MARINALEDA: UTOPIA-DYSTOPIA

The suffocating dominance of work in our lives, whether we are waged or not, is not something that we can escape on the left, even the more radical left. In fact, it is becoming ever clearer that this is one of the places where we are going wrong. We are failing to interrogate how we organise, and how we spend our days and our lives. The TUC’s rallying call for a ‘Future That Works’ saw them fail to even organise a demonstration that worked. How can they claim to be plotting out a strategy for all of our futures when their vision is still so firmly entrenched in a romanticised notion of 20th century Britain?

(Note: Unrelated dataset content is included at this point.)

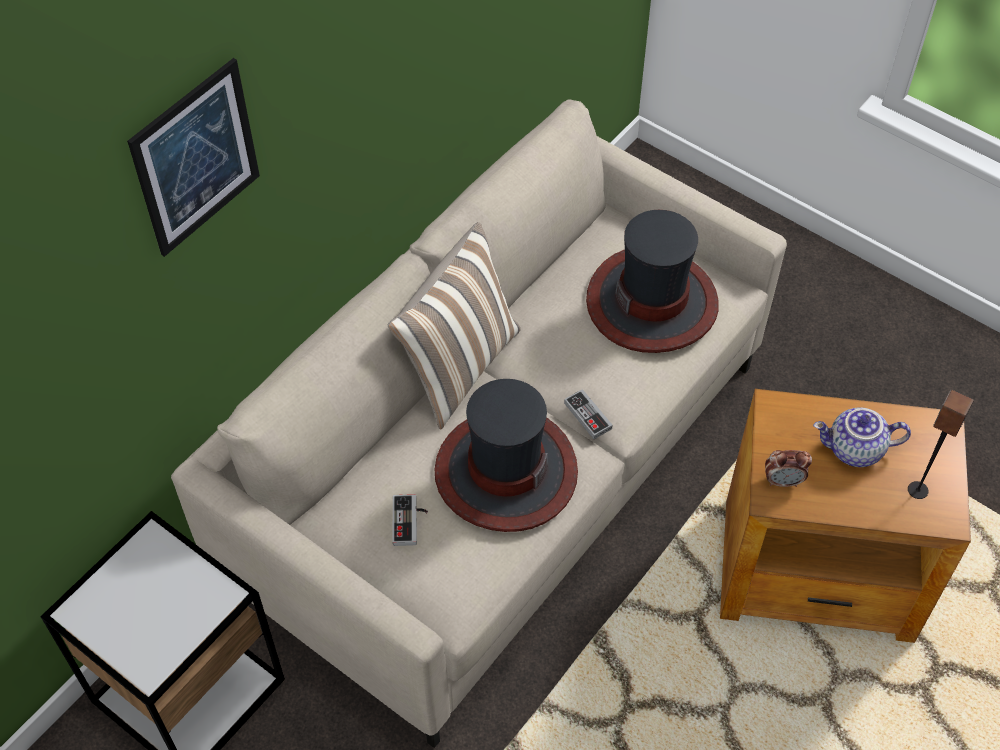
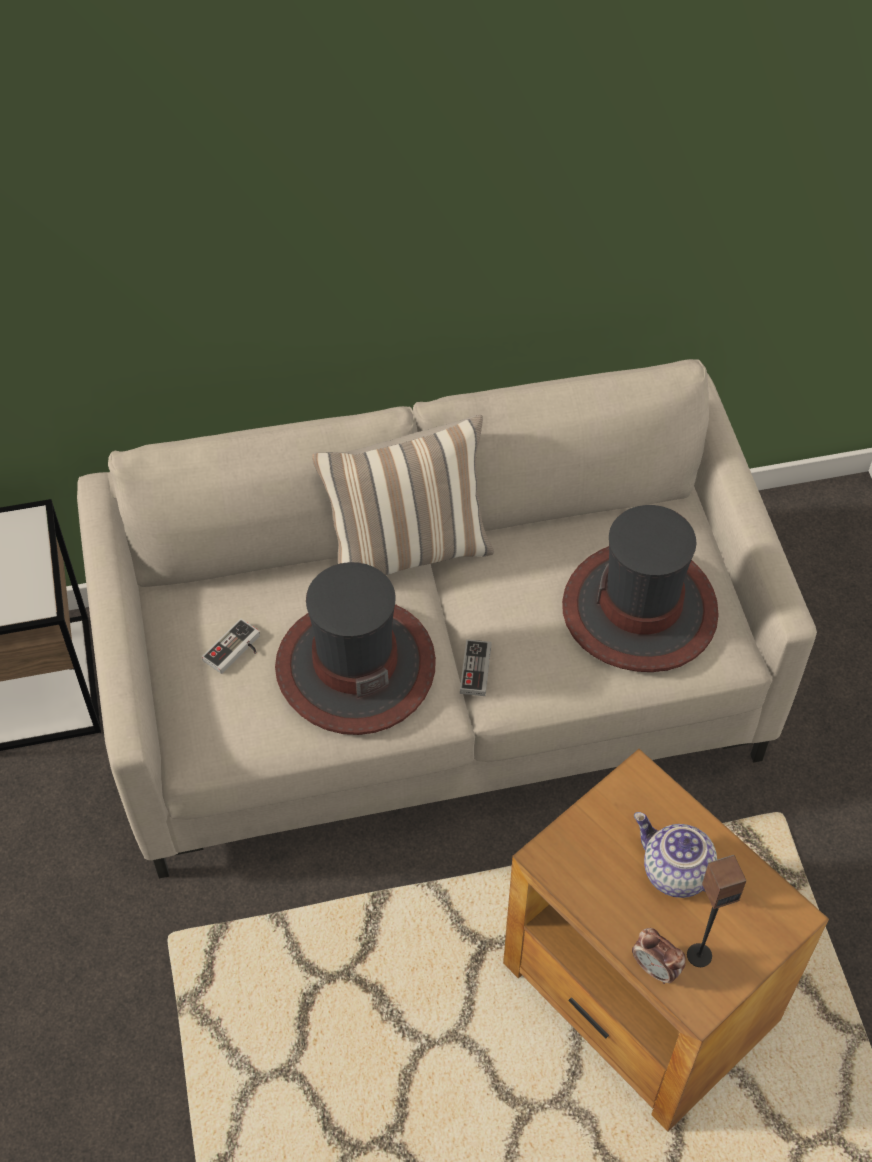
camera: 40 degrees right, 0 degrees up
picture [127,58,260,257] -> none
alarm clock [765,450,812,487] -> alarm clock moved to [632,928,686,984]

Focusing back on the present, Dan Hancox’s brilliant book “Utopia and the Valley of Tears” finds him in the small Spanish town of Marinaleda as part of his search of real living alternatives to capitalism. Here, with their practically decommodified housing and infamous parties, it certainly sounds like “full communism.” However, there is still work, in fact, quite a preoccupation with work, and a gendered division of labour too. Young people are leaving the town because a life of farming does not appeal to them. An outsider remarks, horrified, that they are forced to work on Sunday (although the mayor claims that this is volunteering). People are fleeing utopia.

ANTI-WORK UTOPIA

My most dreaded question is “What do you do?” A recent version of this question which I was confronted with was even more disturbing: “What do you do with your time then, apart from filling in job applications?” Despite it being such a commonly asked question, as if we cannot relate to someone without knowing what their paid employment is, or lack of, I still find myself in a sort of paralysis whenever I am confronted with it. Because I’m not engaged in waged labour, how do I explain and justify myself?

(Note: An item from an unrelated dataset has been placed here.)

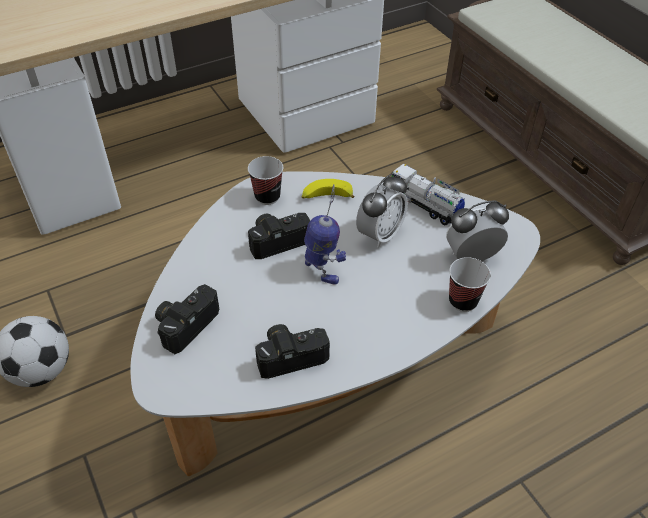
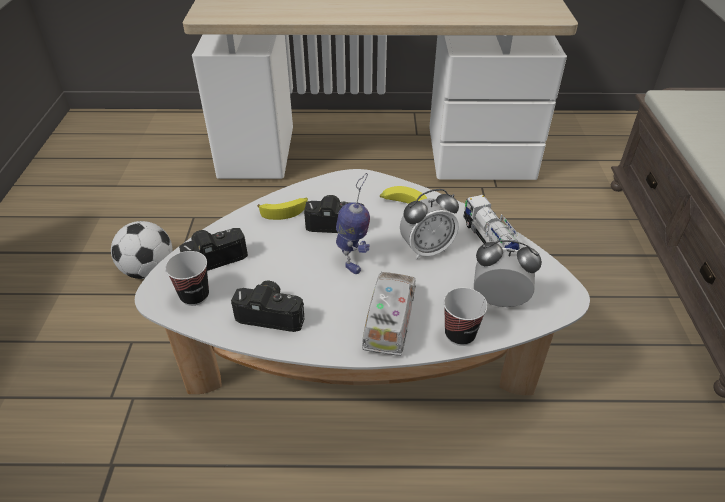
camera: 30 degrees right, 5 degrees down
cup [248,156,283,205] -> cup moved to [165,251,209,306]
none -> banana [257,198,308,220]
none -> toy truck [362,272,416,356]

The violence of work is more and more intensely felt, yet our propositions of a world without work feel almost non-existent, despite most people daydreaming about such ideas on a daily basis. When I do hear such ideas put forward, they are the most wonderful sounds…a relief, inspiring, exciting.

Let’s skive off work and smash the job centres and decide how we spend our time together.

This article was written before the eviction of Bramber House on April 2nd. After occupiers peacefully left the building, four students were arrested.